For the sql-test test format, see the test format docs.

Supported databases

SQLite3

This is the default. You don't need to do anything.

Snowflake

You can specify Snowflake using

--database snowflake://<user>@<organization>-<account>[.privatelink]/<warehouse>/<database>

You'll also need to set the SNOWFLAKE_PASSWORD environment variable.

Trino

To run under Trino, you may want to load the plugin, as described in java/trino-plugin/README.md. If you don't mind some unit test failures on FARM_FINGERPRINT, you can also just run:

docker run --name trino -d -p 8080:8080 trinodb/trino

Then you need to start a Trino shell:

docker exec -it trino trino

...and paste in the contents of ./sql/trino_compat.sql. This will provide SQL UDFs that implement a bunch of BigQ

Then you can run joinery with:

--database "trino://anyone@localhost/memory/default"

Developing

See ARCHITECTURE.md for an overview of the codebase.

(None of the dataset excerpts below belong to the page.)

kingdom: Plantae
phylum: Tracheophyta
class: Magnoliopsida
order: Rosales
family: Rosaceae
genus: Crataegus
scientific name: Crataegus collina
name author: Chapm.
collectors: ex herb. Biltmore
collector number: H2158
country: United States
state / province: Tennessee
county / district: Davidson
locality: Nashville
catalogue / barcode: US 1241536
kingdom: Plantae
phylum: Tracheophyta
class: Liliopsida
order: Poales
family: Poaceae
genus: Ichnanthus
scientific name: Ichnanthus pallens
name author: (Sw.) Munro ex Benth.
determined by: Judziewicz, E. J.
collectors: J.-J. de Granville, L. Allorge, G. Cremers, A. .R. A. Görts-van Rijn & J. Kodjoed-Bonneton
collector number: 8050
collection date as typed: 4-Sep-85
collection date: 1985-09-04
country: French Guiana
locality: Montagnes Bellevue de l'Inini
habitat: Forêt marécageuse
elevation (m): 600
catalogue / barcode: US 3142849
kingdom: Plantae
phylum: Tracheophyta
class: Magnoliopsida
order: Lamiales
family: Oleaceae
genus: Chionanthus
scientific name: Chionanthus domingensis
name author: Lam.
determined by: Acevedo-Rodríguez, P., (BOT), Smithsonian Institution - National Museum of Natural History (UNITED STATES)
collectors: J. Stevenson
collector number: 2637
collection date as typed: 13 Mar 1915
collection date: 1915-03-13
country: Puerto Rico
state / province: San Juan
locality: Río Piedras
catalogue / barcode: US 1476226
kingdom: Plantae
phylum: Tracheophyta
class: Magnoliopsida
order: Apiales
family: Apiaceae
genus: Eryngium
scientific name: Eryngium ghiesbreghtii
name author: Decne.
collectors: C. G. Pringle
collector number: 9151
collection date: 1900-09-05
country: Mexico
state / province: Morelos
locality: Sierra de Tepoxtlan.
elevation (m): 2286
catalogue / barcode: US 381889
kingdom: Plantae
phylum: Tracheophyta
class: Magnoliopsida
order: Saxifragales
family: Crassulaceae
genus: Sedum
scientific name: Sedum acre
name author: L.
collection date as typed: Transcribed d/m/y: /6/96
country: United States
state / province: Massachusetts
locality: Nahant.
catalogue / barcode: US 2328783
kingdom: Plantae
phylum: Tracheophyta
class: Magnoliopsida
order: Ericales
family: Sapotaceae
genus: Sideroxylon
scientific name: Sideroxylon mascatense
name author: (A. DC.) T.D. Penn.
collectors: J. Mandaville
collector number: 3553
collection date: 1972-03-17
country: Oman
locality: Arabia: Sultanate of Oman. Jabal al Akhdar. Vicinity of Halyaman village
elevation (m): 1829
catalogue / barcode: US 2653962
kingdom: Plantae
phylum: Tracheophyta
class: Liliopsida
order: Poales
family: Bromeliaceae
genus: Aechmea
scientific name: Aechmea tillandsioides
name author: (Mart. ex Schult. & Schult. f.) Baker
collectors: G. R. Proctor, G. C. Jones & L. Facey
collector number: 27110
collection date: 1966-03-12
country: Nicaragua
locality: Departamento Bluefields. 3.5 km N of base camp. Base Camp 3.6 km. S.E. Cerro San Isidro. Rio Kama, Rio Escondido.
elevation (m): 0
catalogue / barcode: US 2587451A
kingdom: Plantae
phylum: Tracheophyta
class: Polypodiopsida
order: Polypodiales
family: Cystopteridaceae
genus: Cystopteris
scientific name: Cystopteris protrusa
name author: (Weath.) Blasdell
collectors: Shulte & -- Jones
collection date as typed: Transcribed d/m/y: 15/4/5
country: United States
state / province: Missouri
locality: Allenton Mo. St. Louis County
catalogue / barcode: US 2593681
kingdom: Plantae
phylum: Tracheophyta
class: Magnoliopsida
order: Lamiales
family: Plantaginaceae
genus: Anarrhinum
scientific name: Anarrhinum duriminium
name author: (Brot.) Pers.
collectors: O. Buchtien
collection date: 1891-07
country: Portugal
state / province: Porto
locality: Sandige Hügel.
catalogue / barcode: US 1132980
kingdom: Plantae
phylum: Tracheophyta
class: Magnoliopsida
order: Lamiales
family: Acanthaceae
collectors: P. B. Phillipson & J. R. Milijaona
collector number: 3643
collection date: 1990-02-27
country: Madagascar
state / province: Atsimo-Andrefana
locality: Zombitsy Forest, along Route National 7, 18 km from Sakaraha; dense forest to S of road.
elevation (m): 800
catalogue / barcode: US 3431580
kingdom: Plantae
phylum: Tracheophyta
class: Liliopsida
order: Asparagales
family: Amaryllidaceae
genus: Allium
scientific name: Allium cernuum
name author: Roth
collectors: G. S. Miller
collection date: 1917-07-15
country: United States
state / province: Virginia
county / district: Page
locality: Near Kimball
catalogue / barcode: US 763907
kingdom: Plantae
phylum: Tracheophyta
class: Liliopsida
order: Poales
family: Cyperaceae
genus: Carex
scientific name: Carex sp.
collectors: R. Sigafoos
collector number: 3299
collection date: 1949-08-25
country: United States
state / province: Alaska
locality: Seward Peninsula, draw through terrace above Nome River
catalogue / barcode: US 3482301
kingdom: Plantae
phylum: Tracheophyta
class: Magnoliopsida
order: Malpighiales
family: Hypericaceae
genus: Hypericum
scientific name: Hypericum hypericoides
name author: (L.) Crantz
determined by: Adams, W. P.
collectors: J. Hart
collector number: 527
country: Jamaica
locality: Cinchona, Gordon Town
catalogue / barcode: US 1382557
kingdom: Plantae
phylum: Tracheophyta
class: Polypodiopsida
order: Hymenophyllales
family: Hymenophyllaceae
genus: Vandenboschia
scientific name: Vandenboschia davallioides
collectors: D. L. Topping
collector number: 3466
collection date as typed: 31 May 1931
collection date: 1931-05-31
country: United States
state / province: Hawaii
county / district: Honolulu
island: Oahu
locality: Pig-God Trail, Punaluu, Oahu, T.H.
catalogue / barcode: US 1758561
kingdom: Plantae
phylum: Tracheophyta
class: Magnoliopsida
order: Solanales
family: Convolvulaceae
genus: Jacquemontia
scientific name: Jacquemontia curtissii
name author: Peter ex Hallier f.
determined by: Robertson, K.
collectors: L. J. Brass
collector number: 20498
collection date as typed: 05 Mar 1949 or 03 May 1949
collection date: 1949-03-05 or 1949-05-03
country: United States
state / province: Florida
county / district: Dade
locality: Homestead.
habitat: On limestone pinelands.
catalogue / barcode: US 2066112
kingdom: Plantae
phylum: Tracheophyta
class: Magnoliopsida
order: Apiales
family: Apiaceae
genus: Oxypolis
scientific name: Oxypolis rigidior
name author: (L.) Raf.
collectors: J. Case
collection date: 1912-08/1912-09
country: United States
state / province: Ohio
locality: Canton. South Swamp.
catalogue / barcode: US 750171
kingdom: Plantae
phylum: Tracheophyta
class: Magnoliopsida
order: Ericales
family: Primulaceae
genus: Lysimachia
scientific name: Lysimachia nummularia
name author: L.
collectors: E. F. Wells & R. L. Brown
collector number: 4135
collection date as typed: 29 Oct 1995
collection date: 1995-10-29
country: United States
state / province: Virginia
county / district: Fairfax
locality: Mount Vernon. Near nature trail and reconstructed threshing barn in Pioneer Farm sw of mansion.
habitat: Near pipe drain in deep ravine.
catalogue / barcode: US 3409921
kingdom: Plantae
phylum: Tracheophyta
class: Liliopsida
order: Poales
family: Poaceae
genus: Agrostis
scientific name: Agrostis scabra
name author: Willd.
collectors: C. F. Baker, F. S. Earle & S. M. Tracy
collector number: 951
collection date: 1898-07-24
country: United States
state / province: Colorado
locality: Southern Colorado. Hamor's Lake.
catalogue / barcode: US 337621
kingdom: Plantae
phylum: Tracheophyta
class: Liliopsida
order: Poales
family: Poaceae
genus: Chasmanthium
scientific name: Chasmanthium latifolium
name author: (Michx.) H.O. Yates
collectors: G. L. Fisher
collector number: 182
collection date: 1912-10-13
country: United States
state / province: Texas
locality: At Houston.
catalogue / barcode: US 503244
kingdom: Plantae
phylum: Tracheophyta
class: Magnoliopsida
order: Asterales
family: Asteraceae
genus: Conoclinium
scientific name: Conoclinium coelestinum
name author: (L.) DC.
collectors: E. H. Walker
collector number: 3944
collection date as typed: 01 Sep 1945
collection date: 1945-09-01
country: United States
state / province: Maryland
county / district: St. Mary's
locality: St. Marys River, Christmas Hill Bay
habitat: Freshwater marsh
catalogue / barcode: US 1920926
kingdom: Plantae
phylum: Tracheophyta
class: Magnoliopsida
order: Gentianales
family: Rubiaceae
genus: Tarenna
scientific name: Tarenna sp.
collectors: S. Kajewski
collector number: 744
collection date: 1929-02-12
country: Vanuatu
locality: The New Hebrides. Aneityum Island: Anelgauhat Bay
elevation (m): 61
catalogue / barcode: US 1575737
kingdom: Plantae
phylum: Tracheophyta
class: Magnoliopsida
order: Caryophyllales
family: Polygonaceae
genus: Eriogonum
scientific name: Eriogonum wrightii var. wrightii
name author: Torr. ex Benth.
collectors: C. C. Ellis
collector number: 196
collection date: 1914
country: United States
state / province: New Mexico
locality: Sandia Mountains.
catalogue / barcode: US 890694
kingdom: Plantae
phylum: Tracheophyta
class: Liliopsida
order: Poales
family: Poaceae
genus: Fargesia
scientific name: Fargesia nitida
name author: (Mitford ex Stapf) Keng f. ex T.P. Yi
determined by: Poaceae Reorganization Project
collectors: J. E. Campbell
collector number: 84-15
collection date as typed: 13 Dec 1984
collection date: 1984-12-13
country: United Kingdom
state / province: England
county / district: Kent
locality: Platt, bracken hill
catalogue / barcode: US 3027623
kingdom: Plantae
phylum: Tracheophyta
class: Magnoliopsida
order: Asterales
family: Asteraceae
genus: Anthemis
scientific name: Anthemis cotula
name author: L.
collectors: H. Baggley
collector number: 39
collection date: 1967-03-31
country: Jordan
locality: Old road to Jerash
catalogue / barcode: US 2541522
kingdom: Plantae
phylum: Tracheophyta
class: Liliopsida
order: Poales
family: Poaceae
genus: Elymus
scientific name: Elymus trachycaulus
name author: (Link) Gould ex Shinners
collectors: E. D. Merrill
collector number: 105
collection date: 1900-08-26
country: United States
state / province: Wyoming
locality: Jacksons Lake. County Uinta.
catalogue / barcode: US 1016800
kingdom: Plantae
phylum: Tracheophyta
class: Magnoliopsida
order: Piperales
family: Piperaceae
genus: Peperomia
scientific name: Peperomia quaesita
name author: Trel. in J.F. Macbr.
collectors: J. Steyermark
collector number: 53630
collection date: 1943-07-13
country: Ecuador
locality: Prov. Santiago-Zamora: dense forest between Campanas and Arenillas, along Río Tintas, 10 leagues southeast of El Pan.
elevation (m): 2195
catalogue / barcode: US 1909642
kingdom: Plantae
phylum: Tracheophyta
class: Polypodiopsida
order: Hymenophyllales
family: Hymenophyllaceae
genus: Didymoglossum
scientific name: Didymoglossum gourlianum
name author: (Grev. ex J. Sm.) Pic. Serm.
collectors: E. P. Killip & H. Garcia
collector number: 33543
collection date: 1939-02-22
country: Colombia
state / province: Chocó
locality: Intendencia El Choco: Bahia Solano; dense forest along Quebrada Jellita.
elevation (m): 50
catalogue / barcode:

Other projects of interest

If you're interested in running analytic SQL queries across multiple databases, you may also be interested in:

  • PRQL. There are a lot of languages out there that compile to SQL, but this one is my favorite. It reads as a pipeline from top to bottom, the features are clean and orthogonal, and it handles window functions. If you're starting a greenfield project, definitely take a look.
  • Logica. This is probably the most mature Datalog-to-SQL compiler, with a particular focus on BigQuery.
  • sqlglot. Transform between many different SQL dialects. Much better feature coverage than we have, though it may generate incorrect SQL in tricky cases. If you're planning on adjusting your translated queries by hand, or if you need to support a wide variety of dialects, this is probably a better choice than joinery.
  • dbt-core.
  • BigQuery Emulator. A local emulator for BigQuery. This supports a larger fraction of BigQuery features than we do.